Mike Huckabee: 'It Is Stupid' To Start Campaigning Early
WASHINGTON -- While there is considerable yearning among the political press for the 2012 Republican primary to begin in earnest, one of the major potential candidates said Wednesday that he's in no rush.
"I think it is stupid to get in too early," former Arkansas Gov. Mike Huckabee told a small group of reporters who stayed to talk after a briefing organized by the Christian Science Monitor.
Huckabee, who gained national attention -- and later, a contract with Fox News -- after winning the Iowa Republican presidential primary in 2008, said he thought President Barack Obama's incumbency would be difficult to overcome.
"He has got a clean shot all the way to November, doesn't have to spend hardly anything. He gets to run around being president flying around on Air Force One for the first nine months of 2012 ... making speeches, not even saying anything political, giving grants away, appointing people to things," Huckabee said of Obama. "I've been an incumbent governor. It is a sweet gig, let me tell you. It is a whole lot better if you've got the job then if you just want to knock the guy out who has it."
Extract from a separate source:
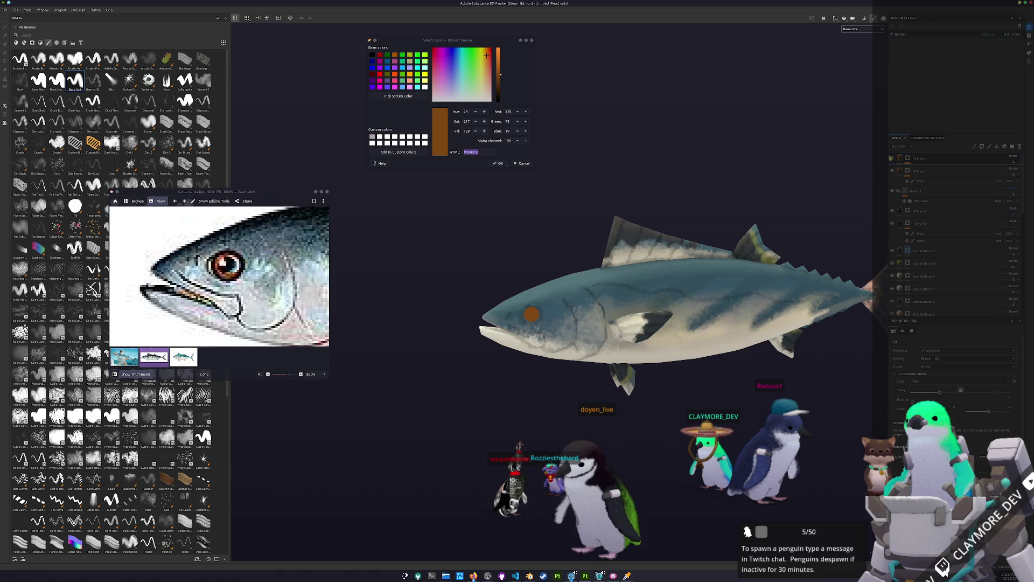
- Sample the near-black pupil colour from the reference eye and select the paint layer to work on
{"action": "left_click", "coordinate": [398, 96]}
The structure of the GOP primary system also encouraged delay, Huckabee said, noting that it is no longer stacked with winner-take-all-delegates states. Some traditionally Democratic enclaves will now require candidates to compete, making a longer nomination fight more likely.
"This could be a protracted event," Huckabee said. "How can you sustain this thing for a long period of time?" Longer campaigns also require more funds to support them, the former governor observed, and money is tougher to come by in a broader field of candidates.
And Huckabee doesn't seem to think he needs to expose himself to as much attention as possible. "It doesn't make sense unless you are so poorly known that you have to go out and wave your arms in front of everybody else and say, 'Look at me, I'm here.' I'm in a very different position than I was four years ago," he said.
Indeed, whereas in 2008 Huckabee jumped into the fray early, he is now a known quantity with Fox's megaphone to conservatives at his disposal. He ranks at or near the top of most public opinion polls on 2012 GOP contenders.
There are disadvantages, however, to being better known, Huckabee said. "The downside is, I'm doing three commentaries a day on 600 radio stations and a week of television every week. So I say a lot of stuff," he quipped. "I'm sure somebody is writing it all down."